Andy – your writing touches my heart…. thank you
Hi Andy,
I love all your pieces and this one is a fine example. I remember Bolinas, Mt. Tam, and SF from back in those days, although now I am much farther north . . .
Keep writing, you shine . . .
Thanks for the nice comments. I remember 3:30 AM’s trucks. In between farm jobs I worked for a little organic produce company out of Watsonville called Oranic Matters and spent a lot more nights going up to the city. I can think of two “food” stories that haven’t been told yet. One would be a look at the food world from the point of view of someone who has spent a career working the wholesale produce terminals, like Jerrold Street, South City, or the mother of all terminal markets, the Hunts Point Terminal Market in the Bronx. Another interesting book to read would be a biography of Veritable Vegetable, since the ups and downs and the curves in the roads they’ve taken could amount to a history of the counterculture as seen through a unique lens.
Andy,
I’m so happy to see that others are as enamoured of your writing as I’ve been all these years! No one sets up a scene like you do, you know. I’m so happy to see that you have your own, dedicated blog.
Keep it up!
Hey there Andy:
Last time we spoke you were planning to have me delivering to the restaurants for you; after a holding cooler warehouse had been set up on the peninsula.
Since then, I was a hit & run victim, & have been trying to get by on CA state temp disability ($436 mo.)while the disks in my lower back heal.
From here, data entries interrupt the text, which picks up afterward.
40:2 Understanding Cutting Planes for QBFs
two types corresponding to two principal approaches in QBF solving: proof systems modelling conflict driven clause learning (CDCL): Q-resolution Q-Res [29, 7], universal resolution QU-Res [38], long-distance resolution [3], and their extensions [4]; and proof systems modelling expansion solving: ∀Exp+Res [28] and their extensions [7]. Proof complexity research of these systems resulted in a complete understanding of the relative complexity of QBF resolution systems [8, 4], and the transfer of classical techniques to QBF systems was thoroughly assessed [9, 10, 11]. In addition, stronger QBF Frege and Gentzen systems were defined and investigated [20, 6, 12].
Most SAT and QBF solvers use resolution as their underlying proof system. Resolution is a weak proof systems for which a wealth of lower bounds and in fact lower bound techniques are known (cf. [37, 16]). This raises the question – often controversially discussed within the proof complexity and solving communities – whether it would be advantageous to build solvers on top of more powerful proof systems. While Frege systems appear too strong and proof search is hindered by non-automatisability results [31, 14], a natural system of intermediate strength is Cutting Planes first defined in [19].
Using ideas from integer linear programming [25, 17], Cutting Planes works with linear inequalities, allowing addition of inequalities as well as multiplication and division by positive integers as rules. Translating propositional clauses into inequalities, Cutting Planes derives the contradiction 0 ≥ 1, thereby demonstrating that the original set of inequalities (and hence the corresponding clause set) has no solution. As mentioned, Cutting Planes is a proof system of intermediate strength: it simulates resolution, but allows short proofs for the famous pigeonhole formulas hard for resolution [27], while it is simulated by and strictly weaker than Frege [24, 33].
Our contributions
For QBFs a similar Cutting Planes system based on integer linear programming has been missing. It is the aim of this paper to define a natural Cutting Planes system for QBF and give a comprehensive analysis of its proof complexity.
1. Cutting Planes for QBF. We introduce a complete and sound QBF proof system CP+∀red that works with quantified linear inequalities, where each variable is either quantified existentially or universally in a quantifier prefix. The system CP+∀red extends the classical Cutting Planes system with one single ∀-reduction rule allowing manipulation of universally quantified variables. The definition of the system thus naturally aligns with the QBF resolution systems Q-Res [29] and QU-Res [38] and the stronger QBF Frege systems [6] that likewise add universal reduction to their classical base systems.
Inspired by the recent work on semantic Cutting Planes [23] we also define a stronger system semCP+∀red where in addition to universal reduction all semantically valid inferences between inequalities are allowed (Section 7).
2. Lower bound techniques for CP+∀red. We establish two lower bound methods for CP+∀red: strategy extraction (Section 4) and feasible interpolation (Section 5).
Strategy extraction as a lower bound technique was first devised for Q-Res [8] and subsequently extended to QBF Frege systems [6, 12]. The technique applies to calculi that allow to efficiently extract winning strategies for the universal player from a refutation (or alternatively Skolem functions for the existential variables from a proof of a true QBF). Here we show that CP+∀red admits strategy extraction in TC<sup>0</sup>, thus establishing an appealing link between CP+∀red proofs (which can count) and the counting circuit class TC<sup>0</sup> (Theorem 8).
Thank the Goddesses for Billiam Crepps, who has me help @ the tuesday market, because my rent is $600. We all have our crosses to bear, I know.
It sure would be awesome to help you in some way w/ the business.
Mushroom John is looking to get a cargo bike to facilitate his SF deliveries.
He has me in mind to be his man for this route work. What do you say?
Do you have that ladybug candle lantern in service?
I sure do miss you, old friend…
John
Just found this site – beautiful piece of writing.
This is all about real people doing real things. I thank you so much for sharing.